>> start
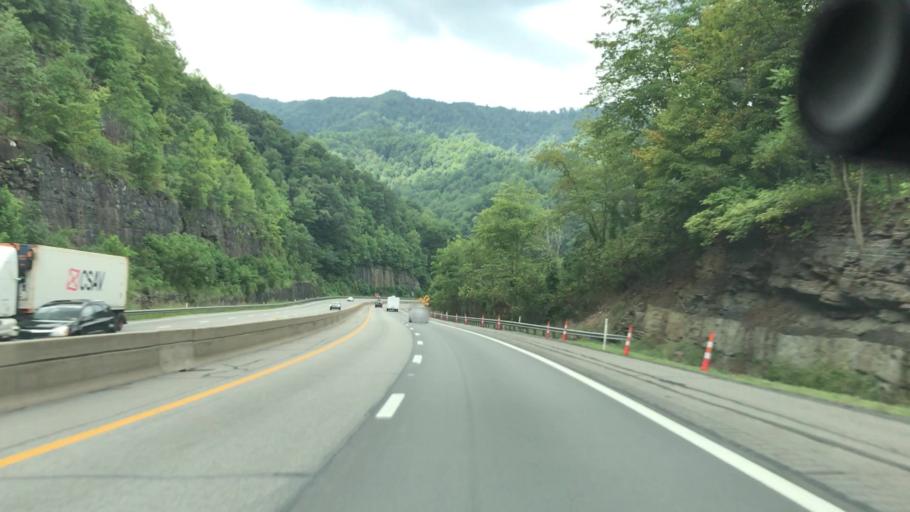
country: US
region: West Virginia
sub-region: Fayette County
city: Oak Hill
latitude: 37.9908
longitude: -81.3255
>> end
- What the task asks -
Quote every line of the material above verbatim, leaving the picture out.

- Output of the task -
country: US
region: West Virginia
sub-region: Fayette County
city: Oak Hill
latitude: 37.9908
longitude: -81.3255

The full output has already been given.